LILONGWE, MALAWI - In Malawi, farmers around the capital are using human urine on their crops instead of costly imported chemical fertilizers. It's the result of an innovative local initiative that is transforming the lives of both the farmers and city residents.
There is a new business in the Area 25A neighborhood these days: selling human urine for use as crop fertilizer.
Everyday people carry buckets of the stuff to the market.
Seventy-five-year-old Modesta Kamoto said she uses the money to pay for school fees and buy food, soap and school uniforms for her ten orphaned grandchildren.
She collects the urine every morning from plastic containers her family members use as urinals and sells it to "Urine for Wealth" project.
Urine has been nature's fertilizer for millennia though that's not a well-known fact nowadays in the age of chemical fertilizers.
Malawian agriculturist Goodfellow Phiri started "Urine for Wealth" as a small family initiative nine years ago. It has grown into a thriving business. The project was one of six finalists for the HIVOS Social Innovation Award in Amsterdam in 2014.
"We buy 20 liters container at 1,000 Kwacha [$1.40] and five liters container, we buy at K300 [$.41]. When we process that into fertilizer, we sell the same to farmers. Twenty liters we sell K3,000 [$4.00] and five liters at K1,000. [$1.40]," said Phiri.

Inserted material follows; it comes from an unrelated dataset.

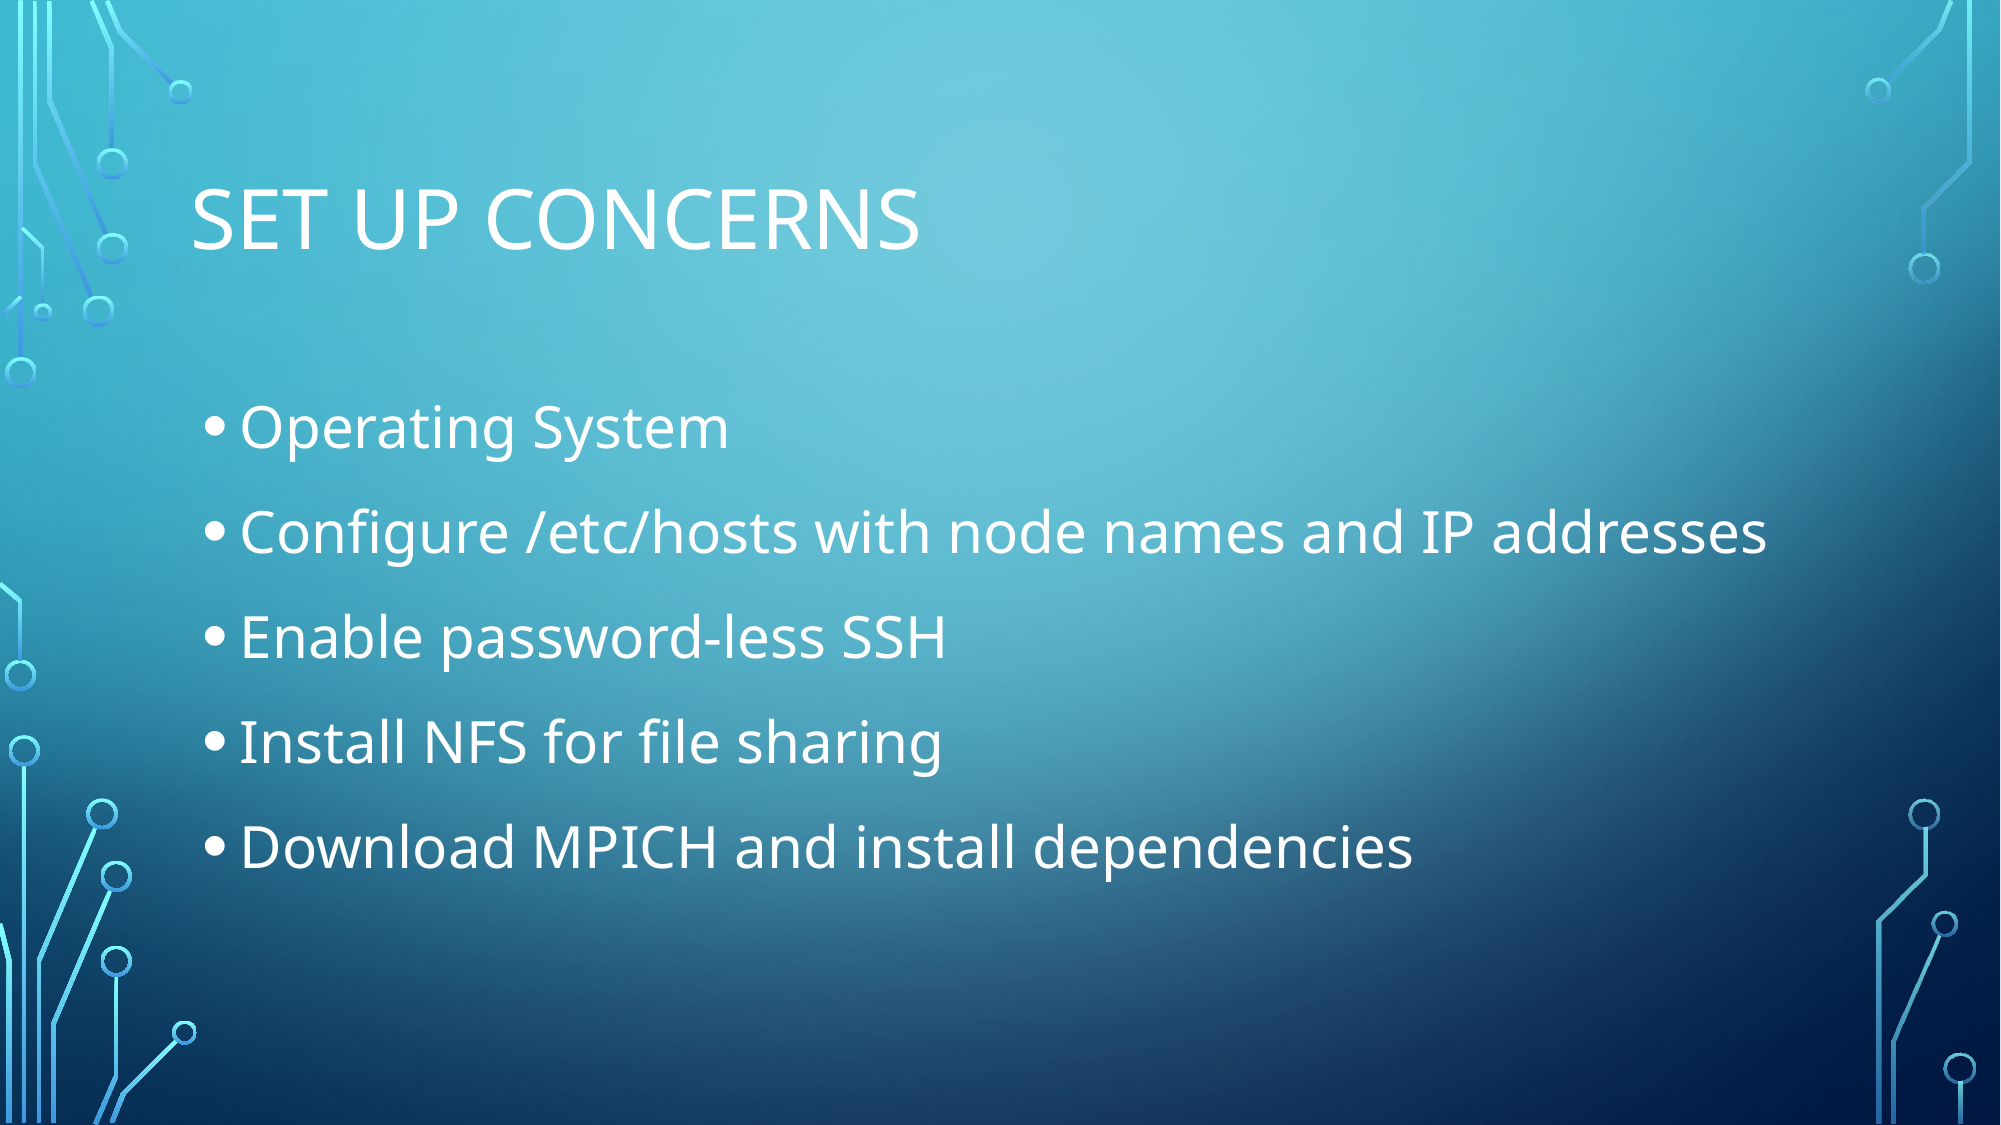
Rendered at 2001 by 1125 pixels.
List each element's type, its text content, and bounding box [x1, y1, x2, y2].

list Operating System Configure /etc/hosts with node names and IP addresses Enable password-less SSH Install NFS for file sharing Download MPICH and install dependencies [187, 369, 1813, 950]
title Set up concerns [175, 101, 1801, 344]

He can buy up to 200 liters per day.
Phiri ages the urine in airtight containers for seven days. The process kills germs, and the smell, and it makes the liquid rich in nitrogen. He sometimes adds lemongrass to help with odor but says no additives are actually needed.
Farmers say the fertilizer is cheaper and more environmentally friendly than chemicals.
Urine for Wealth has now erected a urine harvesting plant at the main market in Area 25A with funding from 2 environmental NGO's. People are encouraged to relieve themselves there in special urinals.
The project also has women selling composite manure they make mixing the urine with animal waste. Enelet Chadza is a widow and leads a group of 20 women.
She said her worries are gone and that she is able to feed her family with what she earns.
Despite their success, Phiri said challenges abound.
"The greatest challenge with this product, which is a bio-nitrate fertilizer, is that many people don't like it. They think it's unhygienic to apply fertilizer made from human urine," said Phiri.
Seed companies and the Ministry of Agriculture have enlisted Urine for Wealth to produce fertilizer for their demonstration fields, something Phiri hopes will win over more farmers to the idea.